Densho Digital Archive
Japanese American Film Preservation Project Collection
Title: Eiichi Edward Sakauye Interview II
Narrator: Eiichi Edward Sakauye
Interviewer: Wendy Hanamura
Location: San Jose, California
Date: May 14, 2005
Densho ID: denshovh-seiichi-03-0012

<Begin Segment 12>

WH: You didn't stop farming after you left Heart Mountain. You continued to farm here in the Santa Clara Valley?

ES: Well, we had our own farm, in other words, we owned the farm. My father's, being an alien of Japanese ancestry, but he bought the property before the law against Japanese buying property in 1913, he bought it in 1907. He came, immigrated to California in 1900.

WH: So how much property did you have after?

ES: Well, we owned our own property, about 50 acres. But after coming back, we had 175 acres to farm.

WH: And how long did you farm that 175 acres?

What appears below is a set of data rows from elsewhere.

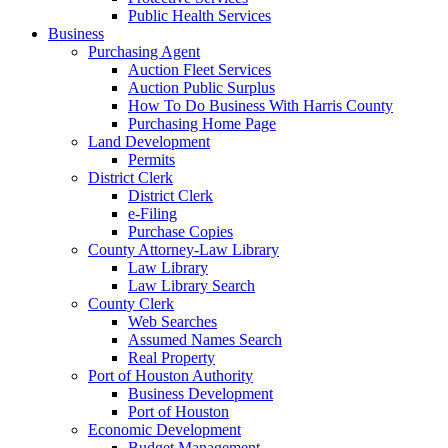
Public Health Services
Business
Purchasing Agent
Auction Fleet Services
Auction Public Surplus
How To Do Business With Harris County
Purchasing Home Page
Land Development
Permits
District Clerk
District Clerk
e-Filing
Purchase Copies
County Attorney-Law Library
Law Library
Law Library Search
County Clerk
Web Searches
Assumed Names Search
Real Property
Port of Houston Authority
Business Development
Port of Houston
Economic Development
Budget Management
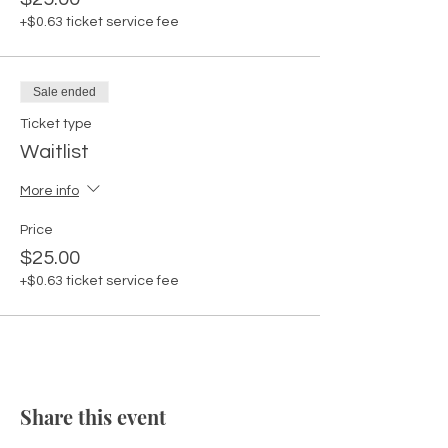
+$0.63 ticket service fee
Sale ended
Ticket type
Waitlist
More info
Price
$25.00
+$0.63 ticket service fee
Share this event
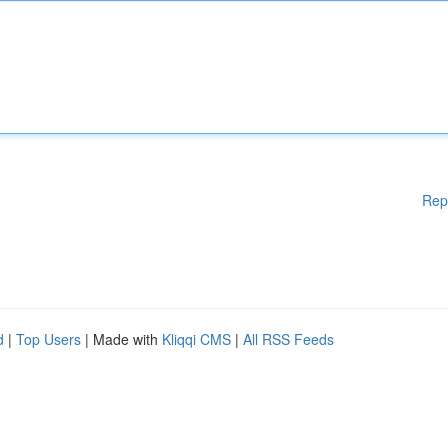
Rep
d
|
Top Users
| Made with
Kliqqi CMS
|
All RSS Feeds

ES: Well, we farmed 'til the government had decided that cyclamen, we cannot use cyclamen no longer as sweetening, put the sweetening in our canning fruit. So all that year's growth and delivering, harvesting, we didn't get one cent. So we went bankrupt; all the pear growers went bankrupt. Then three years later, the government declared that cyclamen is all right, perfectly right to use. So what can you do? You're broke, you're gone.

WH: What year was that that you went bankrupt and lost some of your land?

ES: I believe it was 1948 or something, '48 or '50.

WH: So were you able to hang onto some of your land?

ES: Yes, we were able to hang onto our land because it was all paid for. But the farmers who didn't, had mortgage, they just couldn't keep up their payments, they were taken away, and lost it.

WH: So you didn't lose your land, but others did?

ES: Now, I didn't, we didn't lose our own land.